So how come the radical greens have picked up where the John Birch Society left off? Actually, opposition to fluoridation is a no-brainer when you slavishly follow the Golden Rule of environmentalism: the “Precautionary Principle.”

In practice, the Principle means that no action should be taken that could even possibly cause health or environmental damage, no matter how remote the chances or weak the evidence. Anti-biotechnology activist Martin Teitel admitted as much when he said “it’s difficult for me to go around saying that I want to shut this science down, so it’s safer for me to say something like, ‘It needs to be done safely before releasing it.'” Teitel noted that implementing the precautionary principle really means: “They don’t get to do it.

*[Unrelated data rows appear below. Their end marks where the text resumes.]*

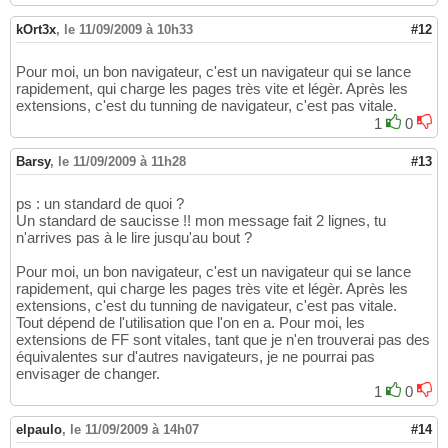
kOrt3x
,
le 11/09/2009 à 10h33
#12
Pour moi, un bon navigateur, c'est un navigateur qui se lance
rapidement, qui charge les pages très vite et légèr. Après les
extensions, c'est du tunning de navigateur, c'est pas vitale.
1
0
Barsy
,
le 11/09/2009 à 11h28
#13
ps : un standard de quoi ?
Un standard de saucisse !! mon message fait 2 lignes, tu
n'arrives pas à le lire jusqu'au bout ?
Pour moi, un bon navigateur, c'est un navigateur qui se lance
rapidement, qui charge les pages très vite et légèr. Après les
extensions, c'est du tunning de navigateur, c'est pas vitale.
Tout dépend de l'utilisation que l'on en a. Pour moi, les
extensions de FF sont vitales, tant que je n'en trouverai pas des
équivalentes sur d'autres navigateurs, je ne pourrai pas
envisager de changer.
1
0
elpaulo
,
le 11/09/2009 à 14h07
#14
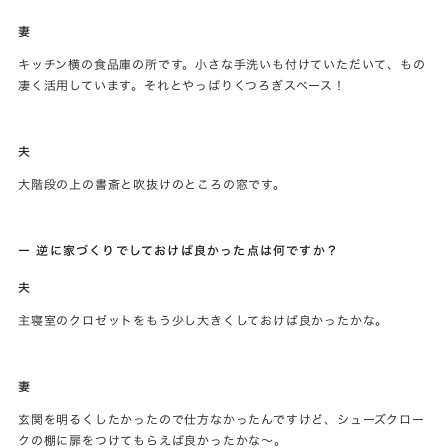
妻
キッチン横の食品庫の所です。小さな手洗いも付けていただいて、もの
凄く活用しています。それとやっぱりくつろぎスペース！
夫
大階段の上の書斎と吹抜けのところの窓です。
ー 逆に家づくりでしておけば良かった点は何ですか？
夫
主寝室のクロゼットをもう少し大きくしておけば良かったかな。
妻
玄関を明るくしたかったので仕方なかったんですけど、シューズクロー
クの棚に扉をつけてもらえば良かったかな～。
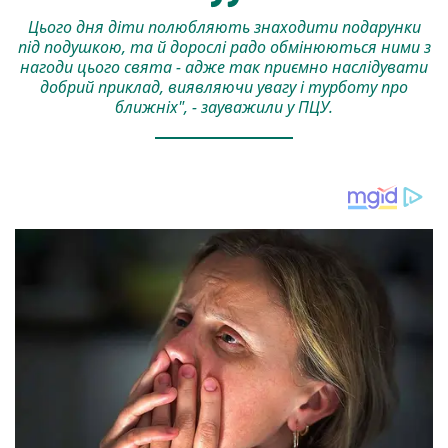
Цього дня діти полюбляють знаходити подарунки
під подушкою, та й дорослі радо обмінюються ними з
нагоди цього свята - адже так приємно наслідувати
добрий приклад, виявляючи увагу і турботу про
ближніх", - зауважили у ПЦУ.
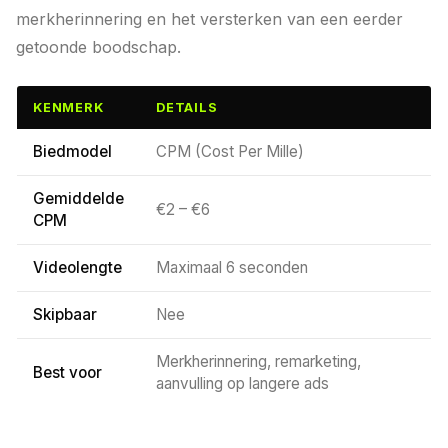
merkherinnering en het versterken van een eerder
getoonde boodschap.
KENMERK
DETAILS
Biedmodel
CPM (Cost Per Mille)
Gemiddelde
€2 – €6
CPM
Videolengte
Maximaal 6 seconden
Skipbaar
Nee
Merkherinnering, remarketing,
Best voor
aanvulling op langere ads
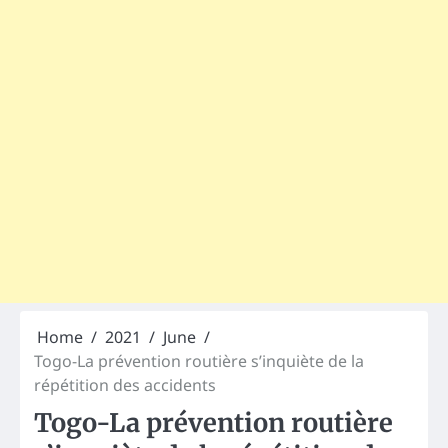
Home
2021
June
Togo-La prévention routière s’inquiète de la
répétition des accidents
Togo-La prévention routière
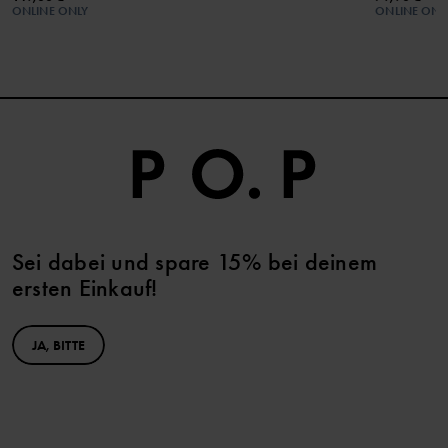
ONLINE ONLY
ONLINE ONL
Sei dabei und spare 15% bei deinem
ersten Einkauf!
JA, BITTE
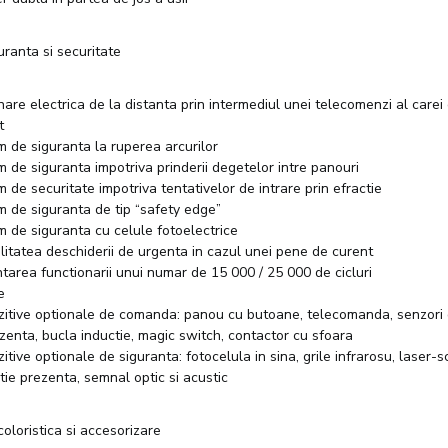
uranta si securitate
nare electrica de la distanta prin intermediul unei telecomenzi al carei
t
m de siguranta la ruperea arcurilor
m de siguranta impotriva prinderii degetelor intre panouri
m de securitate impotriva tentativelor de intrare prin efractie
m de siguranta de tip “safety edge”
m de siguranta cu celule fotoelectrice
ilitatea deschiderii de urgenta in cazul unei pene de curent
tarea functionarii unui numar de 15 000 / 25 000 de cicluri
e
zitive optionale de comanda: panou cu butoane, telecomanda, senzori 
ezenta, bucla inductie, magic switch, contactor cu sfoara
zitive optionale de siguranta: fotocelula in sina, grile infrarosu, laser-s
tie prezenta, semnal optic si acustic
coloristica si accesorizare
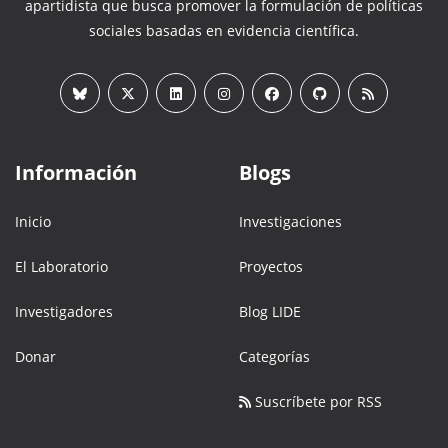
apartidista que busca promover la formulación de políticas
sociales basadas en evidencia científica.
Información
Blogs
Inicio
Investigaciones
El Laboratorio
Proyectos
Investigadores
Blog LIDE
Donar
Categorías
Suscríbete por RSS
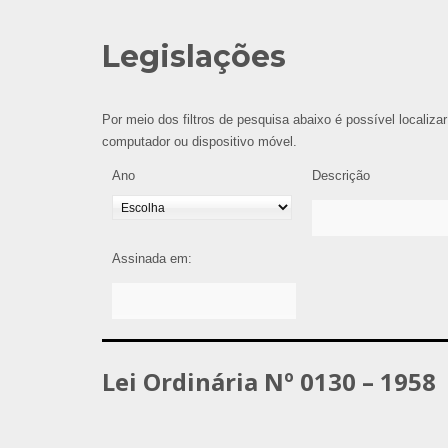
Legislações
Por meio dos filtros de pesquisa abaixo é possível localizar
computador ou dispositivo móvel.
Ano
Descrição
Assinada em:
Lei Ordinária Nº 0130 – 1958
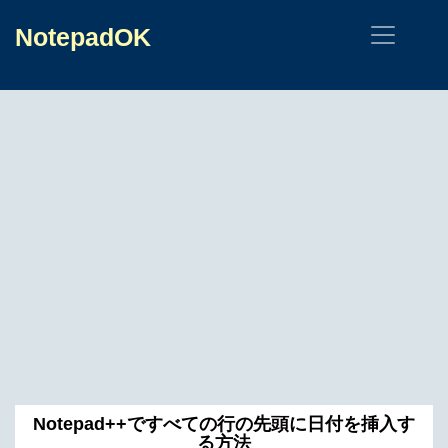
NotepadOK
Notepad++ですべての行の先頭に日付を挿入す
る方法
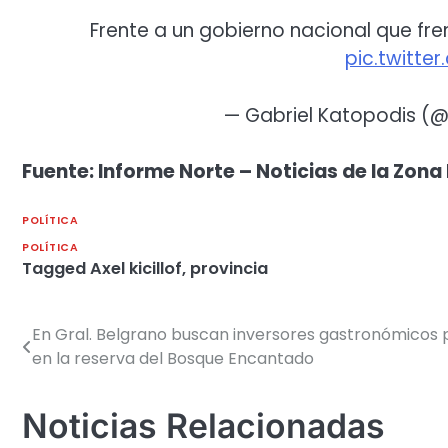
Frente a un gobierno nacional que fre
pic.twitte
— Gabriel Katopodis (
Fuente: Informe Norte – Noticias de la Zona 
POLÍTICA
POLÍTICA
Tagged
Axel kicillof
,
provincia
En Gral. Belgrano buscan inversores gastronómicos 
Navegación
en la reserva del Bosque Encantado
de
entradas
Noticias Relacionadas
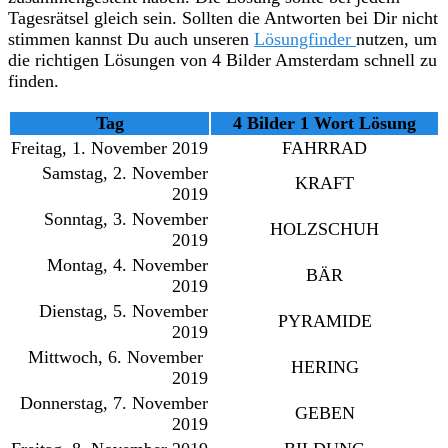
Tagesrätsel gleich sein. Sollten die Antworten bei Dir nicht
stimmen kannst Du auch unseren
Lösungfinder
nutzen, um
die richtigen Lösungen von 4 Bilder Amsterdam schnell zu
finden.
Tag
4 Bilder 1 Wort Lösung
Freitag, 1. November 2019
FAHRRAD
Samstag, 2. November
KRAFT
2019
Sonntag, 3. November
HOLZSCHUH
2019
Montag, 4. November
BÄR
2019
Dienstag, 5. November
PYRAMIDE
2019
Mittwoch, 6. November
HERING
2019
Donnerstag, 7. November
GEBEN
2019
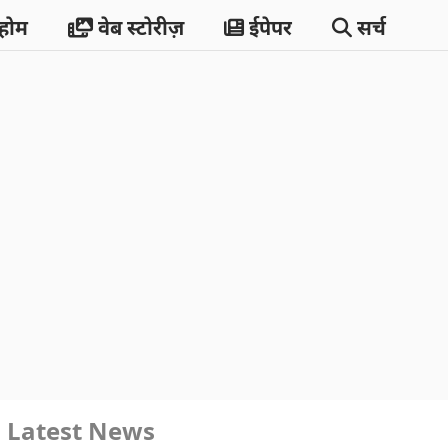
होम
वेब स्टोरीज़
ईपेपर
सर्च
Latest News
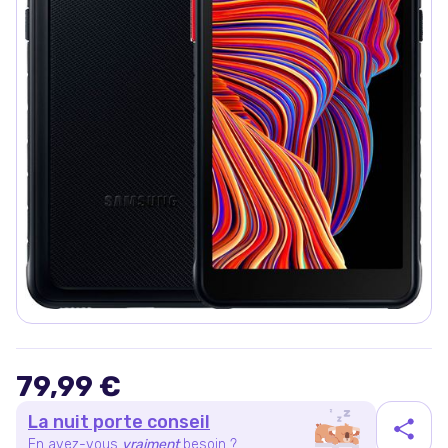
79,99 €
La nuit porte conseil
En avez-vous
vraiment
besoin ?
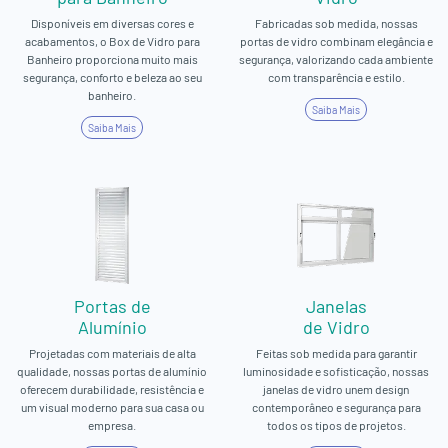
Disponíveis em diversas cores e
Fabricadas sob medida, nossas
acabamentos, o Box de Vidro para
portas de vidro combinam elegância e
Banheiro proporciona muito mais
segurança, valorizando cada ambiente
segurança, conforto e beleza ao seu
com transparência e estilo.
banheiro.
Saiba Mais
Saiba Mais
Portas de
Janelas
Alumínio
de Vidro
Projetadas com materiais de alta
Feitas sob medida para garantir
qualidade, nossas portas de alumínio
luminosidade e sofisticação, nossas
oferecem durabilidade, resistência e
janelas de vidro unem design
um visual moderno para sua casa ou
contemporâneo e segurança para
empresa.
todos os tipos de projetos.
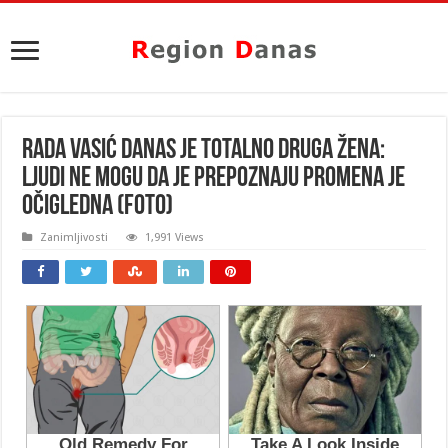
RADA VASIĆ DANAS JE TOTALNO DRUGA ŽENA:
Ljudi ne mogu da je prepoznaju PROMENA JE
OČIGLEDNA (FOTO)
Zanimljivosti
1,991 Views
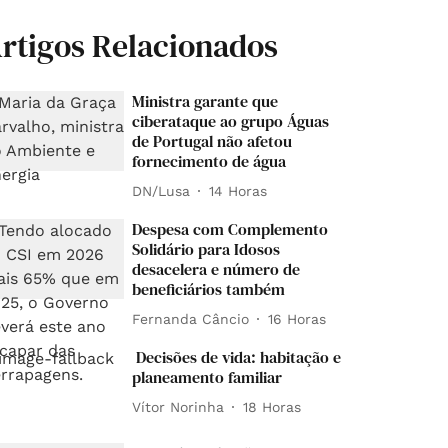
rtigos Relacionados
Ministra garante que
ciberataque ao grupo Águas
de Portugal não afetou
fornecimento de água
DN/Lusa
14 Horas
Despesa com Complemento
Solidário para Idosos
desacelera e número de
beneficiários também
Fernanda Câncio
16 Horas
Decisões de vida: habitação e
planeamento familiar
Vítor Norinha
18 Horas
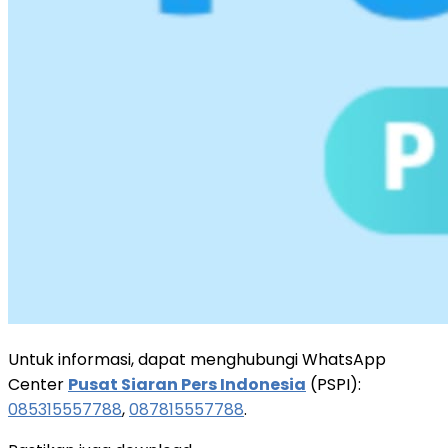
Untuk informasi, dapat menghubungi WhatsApp
Center
Pusat Siaran Pers Indonesia
(PSPI):
085315557788
,
087815557788
.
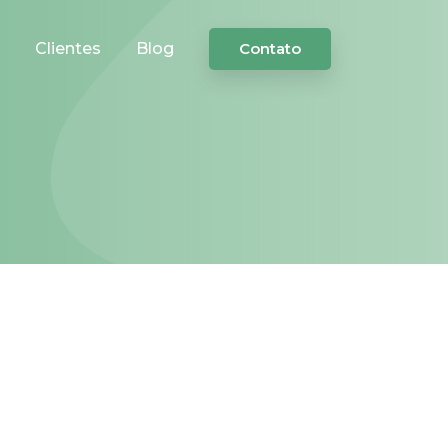
Clientes
Blog
Contato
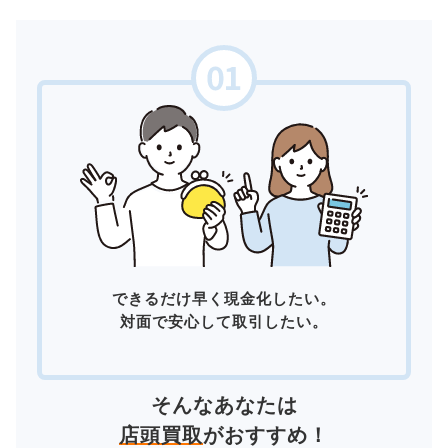
できるだけ早く現金化したい。
対面で安心して取引したい。
そんなあなたは
店頭買取
がおすすめ！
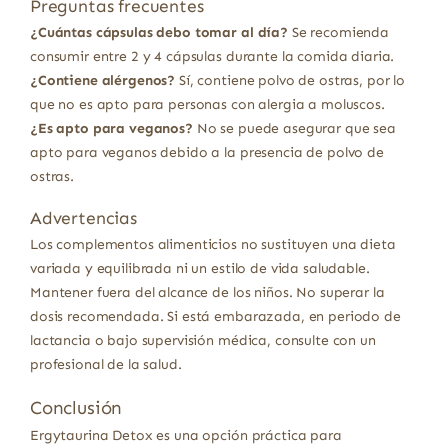
Preguntas frecuentes
¿Cuántas cápsulas debo tomar al día?
Se recomienda
consumir entre 2 y 4 cápsulas durante la comida diaria.
¿Contiene alérgenos?
Sí, contiene polvo de ostras, por lo
que no es apto para personas con alergia a moluscos.
¿Es apto para veganos?
No se puede asegurar que sea
apto para veganos debido a la presencia de polvo de
ostras.
Advertencias
Los complementos alimenticios no sustituyen una dieta
variada y equilibrada ni un estilo de vida saludable.
Mantener fuera del alcance de los niños. No superar la
dosis recomendada. Si está embarazada, en periodo de
lactancia o bajo supervisión médica, consulte con un
profesional de la salud.
Conclusión
Ergytaurina Detox es una opción práctica para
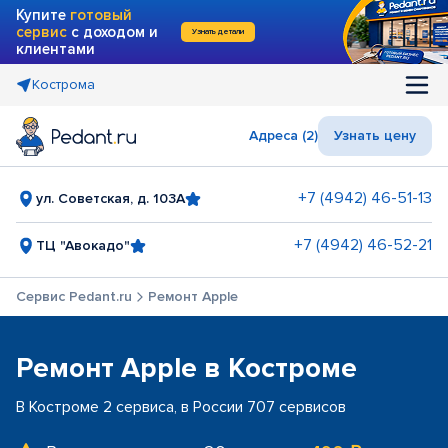
Купите
готовый
сервис
с доходом и
Узнать детали
клиентами
Кострома
Адреса (2)
Узнать цену
+7 (4942) 46-51-13
ул. Советская, д. 103А
+7 (4942) 46-52-21
ТЦ "Авокадо"
Сервис Pedant.ru
Ремонт Apple
Ремонт Apple в Костроме
В Костроме 2 сервиса, в России 707 сервисов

Period.”

According to FAN, the precautionary principle dictates “that we stop putting fluoride into our drinking water … We cannot wait for everything to be proved to a certainty before we act … Simply put, if in doubt leave it out.” Of course, such one-sided risk analysis ignores that fluoridation is itself a “precaution” against tooth decay.

While we appreciate the Jesse Jackson-like patter of “when in doubt, leave it out,” we’d like to suggest a few more honest alternatives:

“Ignore the truth, you don’t need proof.”
“If not ‘pure,’ you’re never sure.”
“If the papers don’t care, invent a scare.”